Sunday, April 17, 2011

Social Security Resumes Sending No-Match Letters

In an April 2011 transmittal the Social Security Administration has announced that after a four year hiatus that it has resumed sending no-match letters to employers. SSA did not send the letters for tax years 2006 through 2009 and has discontinued the EDCOR letters which contained multiple employee data. SSA has resumed sending employer DÉCOR letters for individual employees in April 2011, for tax year 2010, and has discontinued the EDCOR letters which contained multiple employee data.

Employers send the SSA earnings reports (W-2 Forms) with the employee's name and Social Security number (SSN). Prior to 2007, if the W-2 information that the employer submitted did not match SSA records, the SSA sent employer correction request educational correspondence (EDCOR) also referred to as a “code v” or “no-match” letter, which informed the employer of the discrepancy. In the alternative, if the address if the name and/or social security number listed on the employer’s submitted W-2s did not match the information in the SSA database SSA could send an employee version of the employer decentralized correspondence (DECOR) letter to employees at their home address .

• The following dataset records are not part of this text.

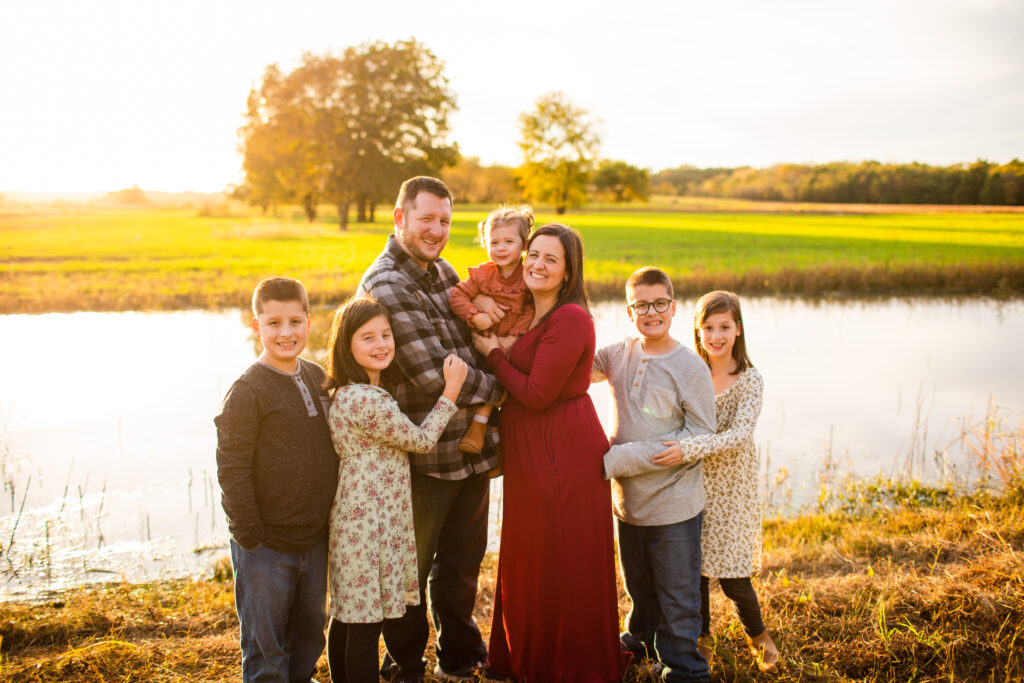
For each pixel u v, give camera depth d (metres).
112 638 3.28
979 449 6.68
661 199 109.12
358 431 2.64
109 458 6.70
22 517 5.38
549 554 2.85
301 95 45.84
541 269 2.88
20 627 3.38
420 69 47.88
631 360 3.12
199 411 8.33
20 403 8.59
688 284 19.17
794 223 52.84
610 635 2.90
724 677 3.05
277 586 2.55
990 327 14.31
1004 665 2.96
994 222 48.47
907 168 87.12
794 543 4.77
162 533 5.14
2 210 88.25
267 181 55.34
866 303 17.52
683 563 2.89
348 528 2.66
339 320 2.73
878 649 3.12
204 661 3.14
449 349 3.04
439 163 49.12
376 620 2.63
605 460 2.88
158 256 24.84
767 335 13.41
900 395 8.93
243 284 17.67
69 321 14.55
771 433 7.46
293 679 2.72
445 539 3.15
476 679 3.07
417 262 3.05
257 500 2.57
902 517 5.11
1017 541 4.23
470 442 2.96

SSA reminds employers that there are many possible reasons why the information they reported did not match SSA records. For example, the discrepancy could be due to a transcription or typographical error, an incomplete or blank name or SSN, or a name change. Employers are requested to check if the information provided to SSA matches employer records. A no-match between an employee's name and SSN in the employer and SSA’s records does not mean that the employee lacks work authorization, nor does it make any statement regarding a worker's immigration status. The entire SSA April Transmittal is found on our Publications page. A sample DÉCOR letter is also found on our Website.

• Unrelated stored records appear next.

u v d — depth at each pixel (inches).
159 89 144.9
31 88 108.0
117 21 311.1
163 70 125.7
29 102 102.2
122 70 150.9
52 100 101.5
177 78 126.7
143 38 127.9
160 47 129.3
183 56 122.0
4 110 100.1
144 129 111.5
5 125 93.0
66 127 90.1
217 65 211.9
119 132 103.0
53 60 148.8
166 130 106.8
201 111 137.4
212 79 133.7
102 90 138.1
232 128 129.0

The no-match letters are one of the employer records that ICE agents and forensic auditors request and/or subpoena during the I-9 administrative inspections. While no-match letters are not currently considered direct evidence of the constructive knowledge for knowingly continuing to employ civil and criminal charges, they are treated as investigative indicia that the employer has been notified that reported information does not match SSA records.